LA MODESTIE(bas à Félicie.)
Ah ! Le fourbe !

FÉLICIE(à part, les premiers mots.)
Vous en jugez mal, il n'a point cet air-là. Allons, Madame ; ayez cette complaisance-là pour moi, qui vous aime. Considérez que je suis une jeune personne à qui l'âge donne une petite curiosité pardonnable et sans conséquence : je vous en prie, ne me refusez pas.

DIANE
Non, Félicie ; vous ne savez pas ce que vous demandez : son commerce et le mien sont incompatibles ; et quand je vous suivrais, j'aurais beau vous donner mes conseils, ils vous seraient inutiles.

LUCIDOR
Mille plaisirs innocents vous attendent où nous allons.

FÉLICIE
Pour innocents, j'en suis persuadée ; il serait inutile de m'en proposer d'autres.

DIANE
Il vous dit qu'ils sont innocents, mais ils cessent bientôt de l'être.

FÉLICIE
Tant pis pour eux ; sauf à les laisser là, quand ils ne le seront plus.

DIANE
Je vous en promets, moi, de plus satisfaisants, quand vous les aurez un peu goûtés, des plaisirs qui vont au profit de la vertu même.

FÉLICIE
Je n'en doute pas un instant ; j'en ai la meilleure opinion du monde, assurément ; et je les aime d'avance : je vous le dis de tout mon cœur. Mais prenons toujours ceux-ci qui se présentent, et qui sont permis.
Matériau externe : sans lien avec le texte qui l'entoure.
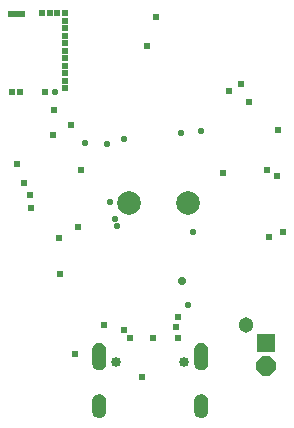
<source format=gbs>
G04 EAGLE Gerber RS-274X export*
G75*
%MOMM*%
%FSLAX34Y34*%
%LPD*%
%INSoldermask Bottom*%
%IPPOS*%
%AMOC8*
5,1,8,0,0,1.08239X$1,22.5*%
G01*
%ADD10C,0.853200*%
%ADD11R,1.643200X1.643200*%
%ADD12P,1.778583X8X22.500000*%
%ADD13C,1.303200*%
%ADD14C,2.003200*%
%ADD15C,0.605600*%
%ADD16C,0.555600*%
%ADD17C,0.705600*%

G36*
X167407Y59735D02*
X167407Y59735D01*
X167412Y59740D01*
X167416Y59737D01*
X168542Y60078D01*
X168546Y60084D01*
X168551Y60082D01*
X169588Y60637D01*
X169591Y60643D01*
X169596Y60642D01*
X170505Y61388D01*
X170507Y61395D01*
X170512Y61395D01*
X171258Y62304D01*
X171258Y62311D01*
X171264Y62312D01*
X171818Y63349D01*
X171817Y63357D01*
X171822Y63358D01*
X171938Y63743D01*
X172133Y64383D01*
X172163Y64484D01*
X172161Y64491D01*
X172165Y64493D01*
X172280Y65664D01*
X172278Y65667D01*
X172281Y65669D01*
X172281Y76669D01*
X172278Y76672D01*
X172280Y76674D01*
X172165Y77844D01*
X172160Y77849D01*
X172163Y77854D01*
X171822Y78979D01*
X171816Y78983D01*
X171818Y78988D01*
X171264Y80025D01*
X171257Y80028D01*
X171258Y80033D01*
X170512Y80943D01*
X170505Y80944D01*
X170505Y80949D01*
X169596Y81696D01*
X169589Y81696D01*
X169588Y81701D01*
X168551Y82255D01*
X168543Y82254D01*
X168542Y82259D01*
X167416Y82601D01*
X167409Y82598D01*
X167407Y82602D01*
X166236Y82718D01*
X166235Y82717D01*
X166234Y82718D01*
X166229Y82718D01*
X166227Y82717D01*
X166226Y82718D01*
X165056Y82602D01*
X165051Y82598D01*
X165046Y82601D01*
X163921Y82259D01*
X163917Y82253D01*
X163912Y82255D01*
X162875Y81701D01*
X162872Y81694D01*
X162867Y81696D01*
X161957Y80949D01*
X161956Y80942D01*
X161951Y80943D01*
X161204Y80033D01*
X161204Y80026D01*
X161199Y80025D01*
X160645Y78988D01*
X160646Y78981D01*
X160641Y78979D01*
X160599Y78840D01*
X160405Y78200D01*
X160299Y77854D01*
X160302Y77847D01*
X160298Y77844D01*
X160182Y76674D01*
X160184Y76670D01*
X160182Y76669D01*
X160182Y65669D01*
X160184Y65666D01*
X160182Y65664D01*
X160298Y64493D01*
X160302Y64488D01*
X160299Y64484D01*
X160641Y63358D01*
X160647Y63354D01*
X160645Y63349D01*
X161199Y62312D01*
X161206Y62309D01*
X161204Y62304D01*
X161951Y61395D01*
X161958Y61393D01*
X161957Y61388D01*
X162867Y60642D01*
X162874Y60642D01*
X162875Y60637D01*
X163912Y60082D01*
X163919Y60083D01*
X163921Y60078D01*
X165046Y59737D01*
X165053Y59739D01*
X165056Y59735D01*
X166226Y59620D01*
X166233Y59624D01*
X166236Y59620D01*
X167407Y59735D01*
G37*
G36*
X81007Y59735D02*
X81007Y59735D01*
X81012Y59740D01*
X81016Y59737D01*
X82142Y60078D01*
X82146Y60084D01*
X82151Y60082D01*
X83188Y60637D01*
X83191Y60643D01*
X83196Y60642D01*
X84105Y61388D01*
X84107Y61395D01*
X84112Y61395D01*
X84858Y62304D01*
X84858Y62311D01*
X84864Y62312D01*
X85418Y63349D01*
X85417Y63357D01*
X85422Y63358D01*
X85538Y63743D01*
X85733Y64383D01*
X85763Y64484D01*
X85761Y64491D01*
X85765Y64493D01*
X85880Y65664D01*
X85878Y65667D01*
X85881Y65669D01*
X85881Y76669D01*
X85878Y76672D01*
X85880Y76674D01*
X85765Y77844D01*
X85760Y77849D01*
X85763Y77854D01*
X85422Y78979D01*
X85416Y78983D01*
X85418Y78988D01*
X84864Y80025D01*
X84857Y80028D01*
X84858Y80033D01*
X84112Y80943D01*
X84105Y80944D01*
X84105Y80949D01*
X83196Y81696D01*
X83189Y81696D01*
X83188Y81701D01*
X82151Y82255D01*
X82143Y82254D01*
X82142Y82259D01*
X81016Y82601D01*
X81009Y82598D01*
X81007Y82602D01*
X79836Y82718D01*
X79835Y82717D01*
X79834Y82718D01*
X79829Y82718D01*
X79827Y82717D01*
X79826Y82718D01*
X78656Y82602D01*
X78651Y82598D01*
X78646Y82601D01*
X77521Y82259D01*
X77517Y82253D01*
X77512Y82255D01*
X76475Y81701D01*
X76472Y81694D01*
X76467Y81696D01*
X75557Y80949D01*
X75556Y80942D01*
X75551Y80943D01*
X74804Y80033D01*
X74804Y80026D01*
X74799Y80025D01*
X74245Y78988D01*
X74246Y78981D01*
X74241Y78979D01*
X74199Y78840D01*
X74005Y78200D01*
X73899Y77854D01*
X73902Y77847D01*
X73898Y77844D01*
X73782Y76674D01*
X73784Y76670D01*
X73782Y76669D01*
X73782Y65669D01*
X73784Y65666D01*
X73782Y65664D01*
X73898Y64493D01*
X73902Y64488D01*
X73899Y64484D01*
X74241Y63358D01*
X74247Y63354D01*
X74245Y63349D01*
X74799Y62312D01*
X74806Y62309D01*
X74804Y62304D01*
X75551Y61395D01*
X75558Y61393D01*
X75557Y61388D01*
X76467Y60642D01*
X76474Y60642D01*
X76475Y60637D01*
X77512Y60082D01*
X77519Y60083D01*
X77521Y60078D01*
X78646Y59737D01*
X78653Y59739D01*
X78656Y59735D01*
X79826Y59620D01*
X79833Y59624D01*
X79836Y59620D01*
X81007Y59735D01*
G37*
G36*
X81007Y19435D02*
X81007Y19435D01*
X81012Y19440D01*
X81016Y19437D01*
X82142Y19778D01*
X82146Y19784D01*
X82151Y19782D01*
X83188Y20337D01*
X83191Y20343D01*
X83196Y20342D01*
X84105Y21088D01*
X84107Y21095D01*
X84112Y21095D01*
X84858Y22004D01*
X84858Y22011D01*
X84864Y22012D01*
X85418Y23049D01*
X85417Y23057D01*
X85422Y23058D01*
X85538Y23443D01*
X85733Y24083D01*
X85763Y24184D01*
X85761Y24191D01*
X85765Y24193D01*
X85880Y25364D01*
X85878Y25367D01*
X85881Y25369D01*
X85881Y33369D01*
X85878Y33372D01*
X85880Y33374D01*
X85765Y34544D01*
X85760Y34549D01*
X85763Y34554D01*
X85422Y35679D01*
X85416Y35683D01*
X85418Y35688D01*
X84864Y36725D01*
X84857Y36728D01*
X84858Y36733D01*
X84112Y37643D01*
X84105Y37644D01*
X84105Y37649D01*
X83196Y38396D01*
X83189Y38396D01*
X83188Y38401D01*
X82151Y38955D01*
X82143Y38954D01*
X82142Y38959D01*
X81016Y39301D01*
X81009Y39298D01*
X81007Y39302D01*
X79836Y39418D01*
X79830Y39414D01*
X79826Y39418D01*
X78656Y39302D01*
X78651Y39298D01*
X78646Y39301D01*
X77521Y38959D01*
X77517Y38953D01*
X77512Y38955D01*
X76475Y38401D01*
X76472Y38394D01*
X76467Y38396D01*
X75557Y37649D01*
X75556Y37642D01*
X75551Y37643D01*
X74804Y36733D01*
X74804Y36726D01*
X74799Y36725D01*
X74245Y35688D01*
X74245Y35685D01*
X74244Y35684D01*
X74246Y35681D01*
X74241Y35679D01*
X74063Y35093D01*
X74048Y35044D01*
X73899Y34554D01*
X73900Y34552D01*
X73899Y34551D01*
X73902Y34548D01*
X73902Y34547D01*
X73898Y34544D01*
X73782Y33374D01*
X73784Y33370D01*
X73782Y33369D01*
X73782Y25369D01*
X73784Y25366D01*
X73782Y25364D01*
X73898Y24193D01*
X73902Y24188D01*
X73899Y24184D01*
X74241Y23058D01*
X74247Y23054D01*
X74245Y23049D01*
X74799Y22012D01*
X74806Y22009D01*
X74804Y22004D01*
X75551Y21095D01*
X75558Y21093D01*
X75557Y21088D01*
X76467Y20342D01*
X76474Y20342D01*
X76475Y20337D01*
X77512Y19782D01*
X77519Y19783D01*
X77521Y19778D01*
X78646Y19437D01*
X78653Y19439D01*
X78656Y19435D01*
X79826Y19320D01*
X79833Y19324D01*
X79836Y19320D01*
X81007Y19435D01*
G37*
G36*
X167407Y19435D02*
X167407Y19435D01*
X167412Y19440D01*
X167416Y19437D01*
X168542Y19778D01*
X168546Y19784D01*
X168551Y19782D01*
X169588Y20337D01*
X169591Y20343D01*
X169596Y20342D01*
X170505Y21088D01*
X170507Y21095D01*
X170512Y21095D01*
X171258Y22004D01*
X171258Y22011D01*
X171264Y22012D01*
X171818Y23049D01*
X171817Y23057D01*
X171822Y23058D01*
X171938Y23443D01*
X172133Y24083D01*
X172163Y24184D01*
X172161Y24191D01*
X172165Y24193D01*
X172280Y25364D01*
X172278Y25367D01*
X172281Y25369D01*
X172281Y33369D01*
X172278Y33372D01*
X172280Y33374D01*
X172165Y34544D01*
X172160Y34549D01*
X172163Y34554D01*
X171822Y35679D01*
X171816Y35683D01*
X171818Y35688D01*
X171264Y36725D01*
X171257Y36728D01*
X171258Y36733D01*
X170512Y37643D01*
X170505Y37644D01*
X170505Y37649D01*
X169596Y38396D01*
X169589Y38396D01*
X169588Y38401D01*
X168551Y38955D01*
X168543Y38954D01*
X168542Y38959D01*
X167416Y39301D01*
X167409Y39298D01*
X167407Y39302D01*
X166236Y39418D01*
X166230Y39414D01*
X166226Y39418D01*
X165056Y39302D01*
X165051Y39298D01*
X165046Y39301D01*
X163921Y38959D01*
X163917Y38953D01*
X163912Y38955D01*
X162875Y38401D01*
X162872Y38394D01*
X162867Y38396D01*
X161957Y37649D01*
X161956Y37642D01*
X161951Y37643D01*
X161204Y36733D01*
X161204Y36726D01*
X161199Y36725D01*
X160645Y35688D01*
X160645Y35685D01*
X160644Y35684D01*
X160646Y35681D01*
X160641Y35679D01*
X160463Y35093D01*
X160448Y35044D01*
X160299Y34554D01*
X160300Y34552D01*
X160299Y34551D01*
X160302Y34548D01*
X160302Y34547D01*
X160298Y34544D01*
X160182Y33374D01*
X160184Y33370D01*
X160182Y33369D01*
X160182Y25369D01*
X160184Y25366D01*
X160182Y25364D01*
X160298Y24193D01*
X160302Y24188D01*
X160299Y24184D01*
X160641Y23058D01*
X160647Y23054D01*
X160645Y23049D01*
X161199Y22012D01*
X161206Y22009D01*
X161204Y22004D01*
X161951Y21095D01*
X161958Y21093D01*
X161957Y21088D01*
X162867Y20342D01*
X162874Y20342D01*
X162875Y20337D01*
X163912Y19782D01*
X163919Y19783D01*
X163921Y19778D01*
X165046Y19437D01*
X165053Y19439D01*
X165056Y19435D01*
X166226Y19320D01*
X166233Y19324D01*
X166236Y19320D01*
X167407Y19435D01*
G37*
D10*
X151931Y66169D03*
X94131Y66169D03*
D11*
X220663Y83025D03*
D12*
X220663Y63025D03*
D13*
X203663Y98025D03*
D14*
X105175Y200819D03*
X155175Y200819D03*
D15*
X4763Y361156D03*
X9525Y361156D03*
X14288Y361156D03*
X31750Y361950D03*
X38100Y361950D03*
X44450Y361950D03*
X50800Y361950D03*
X50800Y355600D03*
X50800Y349250D03*
X50800Y342900D03*
X50800Y336550D03*
X50800Y330200D03*
X50800Y323850D03*
X50800Y317500D03*
X50800Y304800D03*
X50800Y298450D03*
D16*
X42069Y295275D03*
D15*
X34131Y295275D03*
X12700Y295275D03*
X5556Y295275D03*
X50800Y311150D03*
X41275Y280158D03*
X55583Y267474D03*
X230188Y223838D03*
D16*
X100806Y255588D03*
X149225Y260350D03*
D15*
X230981Y262731D03*
X223838Y172244D03*
X146844Y104775D03*
X46831Y141288D03*
X64294Y229394D03*
X146844Y86519D03*
D16*
X154781Y115094D03*
D15*
X105569Y86483D03*
X59531Y73025D03*
X125413Y86451D03*
D16*
X68139Y252377D03*
X86519Y250825D03*
D15*
X115888Y53975D03*
X21431Y207963D03*
X127794Y358775D03*
X10319Y234156D03*
X40801Y258763D03*
X222250Y229394D03*
X189706Y296033D03*
D16*
X88900Y201613D03*
X92869Y187313D03*
X94456Y181769D03*
D15*
X119856Y334169D03*
D17*
X150019Y134938D03*
D15*
X145221Y96079D03*
X101163Y93225D03*
X84138Y97631D03*
D16*
X165894Y261938D03*
D15*
X200025Y301590D03*
X61677Y180940D03*
X206375Y286544D03*
X22225Y196850D03*
X184944Y226219D03*
D16*
X159544Y177006D03*
D15*
X235744Y177006D03*
X15875Y218281D03*
X46038Y171450D03*
M02*

</source>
Voyons ce que c'est, et puis nous irons aux vôtres : est-ce que j'y renonce ?

DIANE
Ils vous ôteront le goût des miens.

LA MODESTIE
Pour moi, je ne veux pas des siens ; prenez-y garde.

FÉLICIE
Oh ! Je sais toujours votre avis, à vous, sans que vous le disiez.

LUCIDOR
Quel ridicule entêtement ! Je n'ai que vos bontés pour ressource.

DIANE
Pour la dernière fois, suivez-moi, ma fille.

FÉLICIE
Tenez, vous parlerai-je franchement ? Cette rigueur-là n'est point du tout persuasive, point du tout : austérité superflue que tout cela ; l'excès n'est point une sagesse, et je sais me conduire.

DIANE
Vous le préférez donc ? Adieu.

FÉLICIE(impatiemment.)
Ahi !

LUCIDOR(à genoux.)
Au nom de tant de charmes, ne vous rendez point ; songez qu'il ne s'agit que d'une bagatelle.

FÉLICIE(à Lucidor.)
Oui, mais levez-vous donc ; ne faites rien qui lui donne raison.

LA MODESTIE
Cette Dame s'en va.

LUCIDOR
Laissez-la aller ; vous la rejoindrez.

DIANE
Adieu, trop imprudente Félicie.

FÉLICIE
Bon, imprudente ! Je ne vous dis pas adieu, moi ; j'irai vous retrouver.

DIANE
Je ne l'espère pas.

FÉLICIE
Et moi, je le sais bien ; vous le verrez.

LA MODESTIE
Que vous m'alarmez ! Elle est partie ; il ne vous reste plus que moi, Félicie : et peut-être nous séparons-nous aussi.